Sbornik Makrosov Excel

Dataset for running a one-way MANOVA in XLSTAT. An Excel sheet with both the data and the results can be downloaded by clicking on the button below: Download the data. The data are from [Fisher M. Makkal serial latest episode. The Use of Multiple Measurements in Taxonomic Problems. Programmirovanie na VBA v Excel 2016. Samouchitel [Author] on Amazon.com. *FREE* shipping on qualifying offers. Kniga nauchit samostoiatelno sozdavat prilozheniia dlia avtomatizatcii raboty v programme Microsoft Excel 2016 s ispolzovaniem makrosov i iazyka programmirovaniia Visual Basic for Applications (VBA).

Hypothesis Testing Definition 1: Let x 1,,x n be an ordered sample with x 1 ≤ ≤ x n and define S n( x) as follows: Now suppose that the sample comes from a population with cumulative distribution function F( x) and define D n as follows: Observation: It can be shown that D n doesn’t depend on F. Since S n(x) depends on the sample chosen, D n is a random variable. Our objective is to use D nas a way of estimating F( x). The distribution of D n can be calculated (see ), but for our purposes now the important aspect of this distribution are the critical values. These can be found in the. If D n,α is the critical value from the table, then P( D n ≤ D n,α) = 1 – α.
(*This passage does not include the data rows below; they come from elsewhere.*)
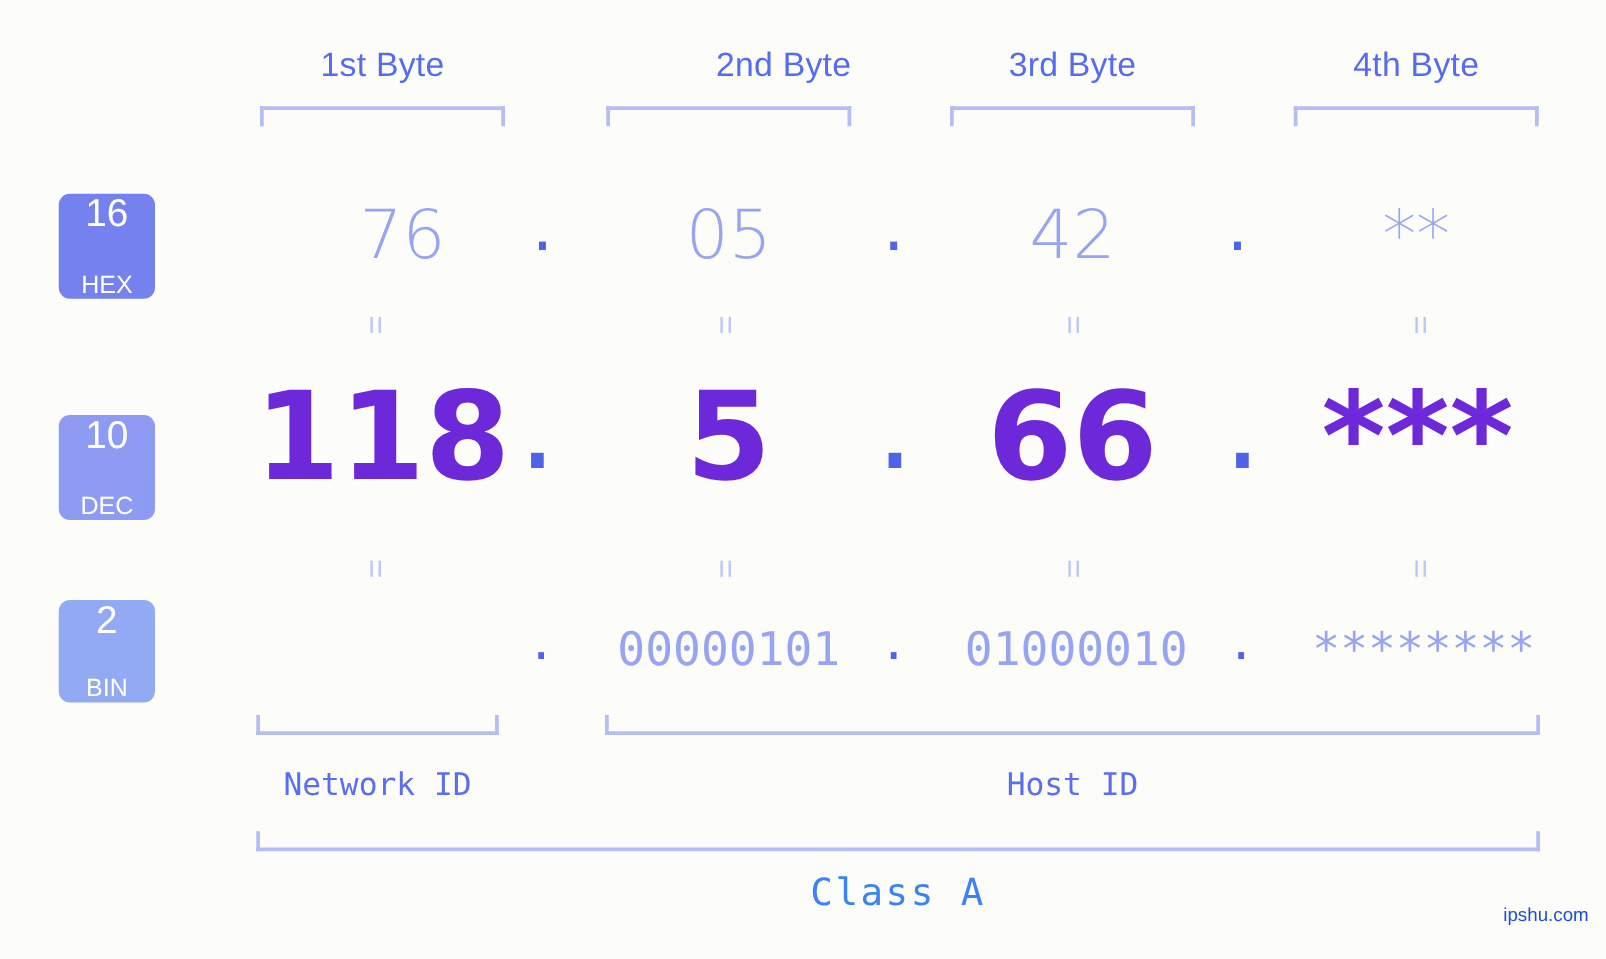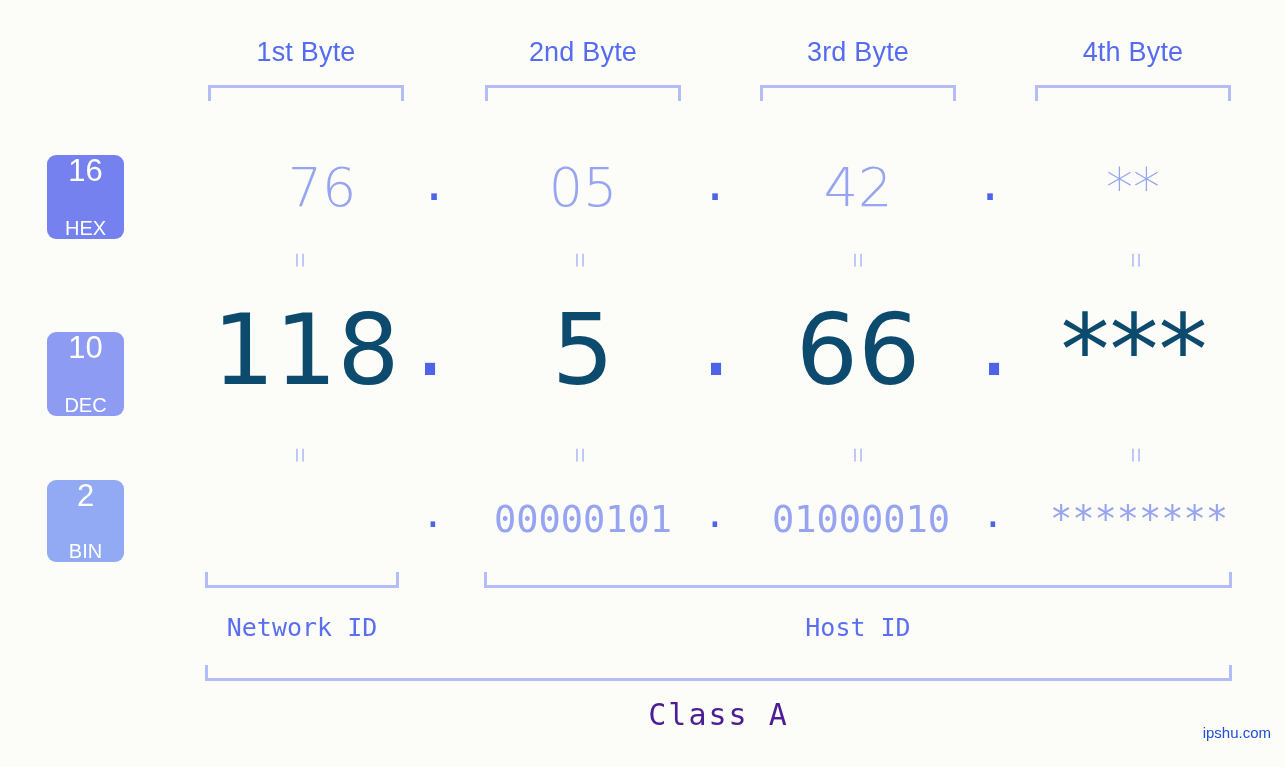--- a/index.html
+++ b/index.html
@@ -203,7 +203,7 @@
 <div class="stage">
 
   <div class="byte-label" style="left:208px; width:196px;">1st Byte</div>
-  <div class="byte-label" style="left:485px; width:196px;">2nd Byte</div>
+  <div class="byte-label" style="left:485px; width:196px;text-align:right;">2nd Byte</div>
   <div class="byte-label" style="left:760px; width:196px;">3rd Byte</div>
   <div class="byte-label" style="left:1035px; width:196px;">4th Byte</div>
 

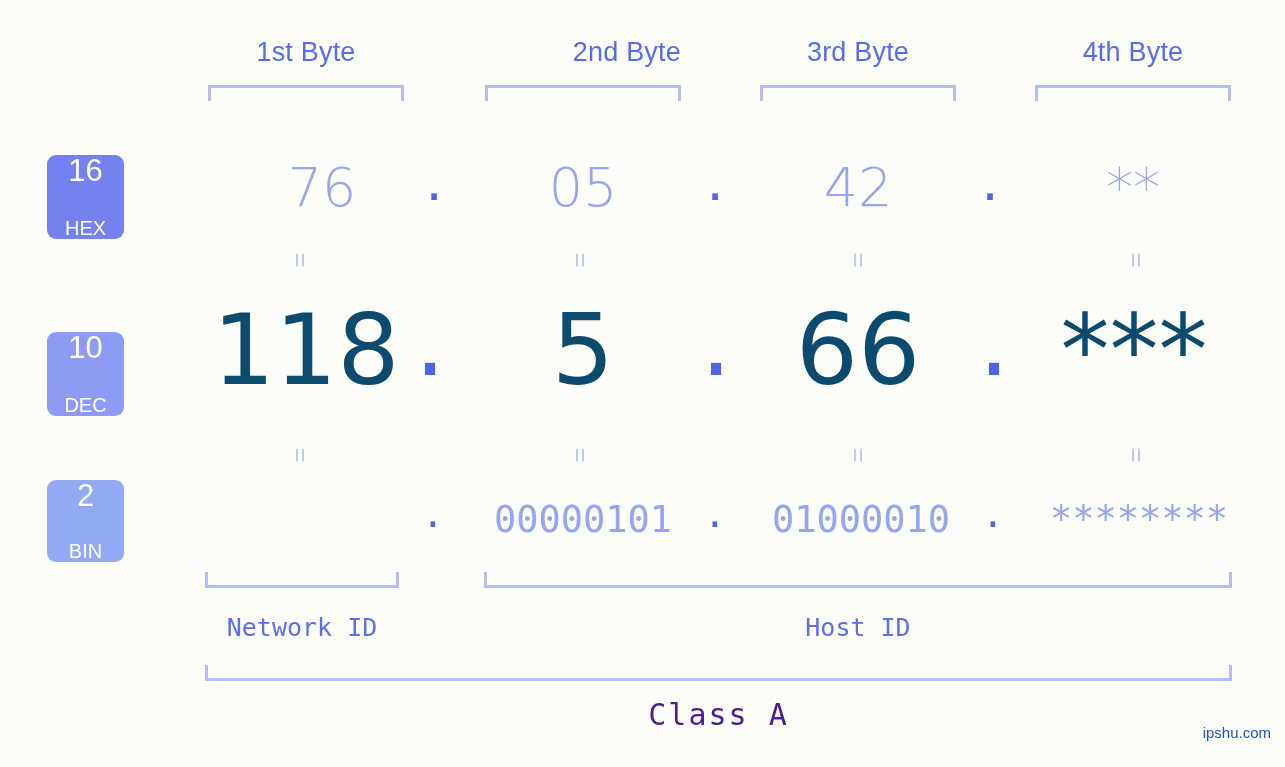--- a/index.html
+++ b/index.html
@@ -129,9 +129,9 @@
     height: 110px;
     line-height: 110px;
     font-size: 98px;
-    color: #0c4a6e;
-    font-family: "DejaVu Sans", sans-serif;
-    font-weight: 400;
+    color: #6d28d9;
+    font-family: "DejaVu Sans", sans-serif;
+    font-weight: 700;
   }
   .dec-dot {
     position: absolute;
D n can be used to test the hypothesis that a random sample came from a population with a specific distribution function F( x). If then the sample data is a good fit with F( x). Also from the definition of D n given above, it follows that Thus S n( x) ± D n,α provides a confidence interval for F(x) Example 1: Determine whether the data represented in the following frequency table is normally distributed. Figure 1 – Frequency table for Example 1 This means that 8 elements have an x value less than 100, 25 elements have an x value between 101 and 200, etc. We need to find the mean and standard deviation of this data. Since this is a frequency table, we can’t simply use Excel’s AVERAGE and STDEV functions. Good traffic freeware for fs2004 project

Instead we first use the midpoints of each interval and then use an approach similar to that described in as follows: Figure 2 – Calculating mean and standard deviation for data in frequency table Thus, the mean is 481.4 and the standard deviation is 155.2. We can now build the table that allows us to carry out the KS test, namely: Figure 3 – Kolmogorov-Smirnov test for Example 1 Columns A and B contain the data from the original frequency table. Column C contains the corresponding cumulative frequency values and column D simply divides these values by the sample size ( n = 1000) to yield the cumulative distribution function S n( x) Column E uses the mean and standard deviation calculated previously to standardize the values of x from column A. The formula in cell E4 is =STANDARDIZE(A4,N$5,N$10), where cell N5 contains the mean and cell N10 contains the standard deviation. Column F uses these standardized values to calculate the cumulative distribution function values assuming that the original data is normally distributed.

Cell F4 contains the formula =NORMSDIST(E4). Finally column G contains the differences between the values in columns D and F. Cell G4 contains the formula =ABS(F4—D4). If the original data is normally distributed these differences will be zero. Now D n = the largest value in column G, which in our case is 0.0117.

If the data is normally distributed then the critical value D n,α will be larger than D n. From the we see that D n,α = D 1000.05 = 1.36 / SQRT(1000) = 0.043007 Since D n= 0.0117.2), and so once again we can’t reject the null hypothesis that the data is normally distributed. If the value of D n had been.35 in Example 2, then D n =.35 >.338 = D crit, and so we would have rejected the null hypothesis that the data is normally distributed. In this case we would have seen that p-value = KSPROB(.35,15) =.0427, which once again leads us to reject the null hypothesis.